_Directive 1_: In the forum thread about plastic spur gears, why hasn't Shark413 been able to get out to the track?
_Directive 2_: Translate this sentence from the forum thread about plastic spur gears into Spanish: "I will let you know how it holds up."

_Selected excerpt_:
────────────────────────────────────────
Shark413 02.12.2009 02:33 AM

Quote:

Originally Posted by SpEEdyBL (Post 261088)
Can you compare the quality of the plastic of the Losi spur vs. the kyosho spur? I was hoping the losi spur would be further away from the motor mount than the kyosho spur sits, but it appears it does not.

SpEEdyBL, I have run the Kyosho Plastic spurs on my first conversions so I can compare how they wear compared to the Losi spur. It's rained the last several weekend so I have not been able to get out to the track. Just running it up and down the street for now. I will let you know how it holds up. The two piece design is kind of cool, will save you a little time and less mess when swaping spurs.

Shark413 02.12.2009 02:39 AM

Quote:

Originally Posted by himalaya (Post 261156)
Does Losi have 48T or 49T plastic spurs? My Tekno Losi 8-T's motor mount is too far away from center diff to allow spur smaller than 48T.
Plastic spur must be much quieter than steel, makes the truggy feel even more "electric". I love that style.
────────────────────────────────────────
(Saved entries)

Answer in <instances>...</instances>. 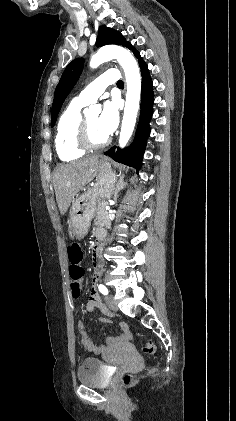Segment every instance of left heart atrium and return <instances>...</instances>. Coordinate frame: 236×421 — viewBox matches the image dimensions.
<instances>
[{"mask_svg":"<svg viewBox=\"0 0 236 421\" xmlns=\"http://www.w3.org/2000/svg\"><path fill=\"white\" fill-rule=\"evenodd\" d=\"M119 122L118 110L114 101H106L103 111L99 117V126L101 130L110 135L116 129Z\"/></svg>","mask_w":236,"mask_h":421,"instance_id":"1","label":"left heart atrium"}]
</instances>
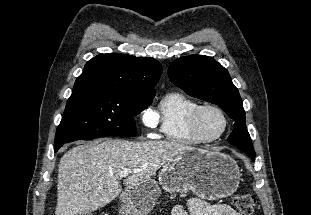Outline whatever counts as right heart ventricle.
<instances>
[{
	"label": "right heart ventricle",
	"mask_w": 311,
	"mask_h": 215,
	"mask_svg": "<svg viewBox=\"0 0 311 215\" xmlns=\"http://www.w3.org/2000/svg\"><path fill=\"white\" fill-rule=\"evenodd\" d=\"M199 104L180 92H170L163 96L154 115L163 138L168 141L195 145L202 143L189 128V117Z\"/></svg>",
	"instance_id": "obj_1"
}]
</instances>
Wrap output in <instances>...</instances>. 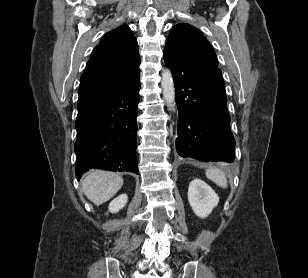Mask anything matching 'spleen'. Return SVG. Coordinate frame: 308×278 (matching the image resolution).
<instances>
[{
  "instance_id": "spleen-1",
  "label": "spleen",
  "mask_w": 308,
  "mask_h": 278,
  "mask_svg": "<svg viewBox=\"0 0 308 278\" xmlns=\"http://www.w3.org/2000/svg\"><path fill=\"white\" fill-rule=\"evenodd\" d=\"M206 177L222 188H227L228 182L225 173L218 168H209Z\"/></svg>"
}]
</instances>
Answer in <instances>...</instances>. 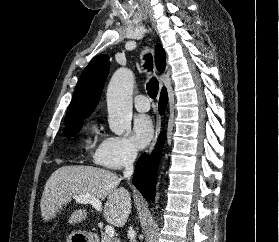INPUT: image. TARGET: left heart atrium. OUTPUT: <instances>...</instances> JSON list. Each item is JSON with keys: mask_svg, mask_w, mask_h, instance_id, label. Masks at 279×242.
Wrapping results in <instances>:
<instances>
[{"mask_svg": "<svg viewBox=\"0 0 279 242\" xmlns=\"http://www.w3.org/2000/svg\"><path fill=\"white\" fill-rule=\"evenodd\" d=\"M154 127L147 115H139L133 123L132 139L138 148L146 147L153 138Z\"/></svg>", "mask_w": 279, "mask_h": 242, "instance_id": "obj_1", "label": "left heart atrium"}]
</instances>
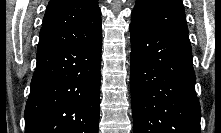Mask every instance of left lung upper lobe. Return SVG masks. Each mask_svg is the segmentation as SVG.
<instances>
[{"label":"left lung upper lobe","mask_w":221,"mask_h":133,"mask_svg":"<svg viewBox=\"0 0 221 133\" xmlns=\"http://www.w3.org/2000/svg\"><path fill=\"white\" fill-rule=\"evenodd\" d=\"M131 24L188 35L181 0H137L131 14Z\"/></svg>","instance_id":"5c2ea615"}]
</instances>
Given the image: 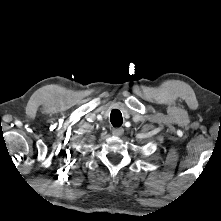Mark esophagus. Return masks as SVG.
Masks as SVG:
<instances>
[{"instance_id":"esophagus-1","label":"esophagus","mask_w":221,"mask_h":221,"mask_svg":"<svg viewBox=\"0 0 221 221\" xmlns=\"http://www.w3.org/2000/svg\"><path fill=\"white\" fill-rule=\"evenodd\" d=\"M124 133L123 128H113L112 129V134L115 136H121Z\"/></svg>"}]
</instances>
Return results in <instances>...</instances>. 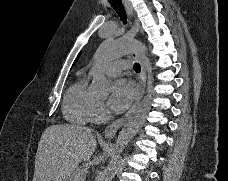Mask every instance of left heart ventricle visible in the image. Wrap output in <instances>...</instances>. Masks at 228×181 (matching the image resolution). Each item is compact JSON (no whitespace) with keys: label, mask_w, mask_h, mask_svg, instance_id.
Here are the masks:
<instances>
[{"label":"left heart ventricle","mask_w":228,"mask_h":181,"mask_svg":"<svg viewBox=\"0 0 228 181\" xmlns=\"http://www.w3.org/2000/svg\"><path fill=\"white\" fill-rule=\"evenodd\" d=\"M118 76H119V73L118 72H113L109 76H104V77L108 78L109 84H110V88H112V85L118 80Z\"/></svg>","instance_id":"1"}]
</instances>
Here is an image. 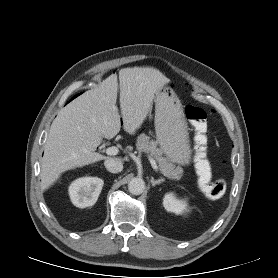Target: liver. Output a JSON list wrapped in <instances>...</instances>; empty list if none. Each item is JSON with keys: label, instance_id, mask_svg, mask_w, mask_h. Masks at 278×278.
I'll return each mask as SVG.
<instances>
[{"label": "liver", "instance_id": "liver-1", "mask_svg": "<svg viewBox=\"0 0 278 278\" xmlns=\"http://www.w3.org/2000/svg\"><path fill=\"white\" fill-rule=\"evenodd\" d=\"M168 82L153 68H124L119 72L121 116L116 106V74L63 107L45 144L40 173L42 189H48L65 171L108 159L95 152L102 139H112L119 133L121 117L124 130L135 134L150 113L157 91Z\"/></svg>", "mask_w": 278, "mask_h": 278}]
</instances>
────────────────────────────────────────
_Problem solution 1_: It has rained the last several weekends.

_Problem solution 2_: Te avisaré cómo aguanta.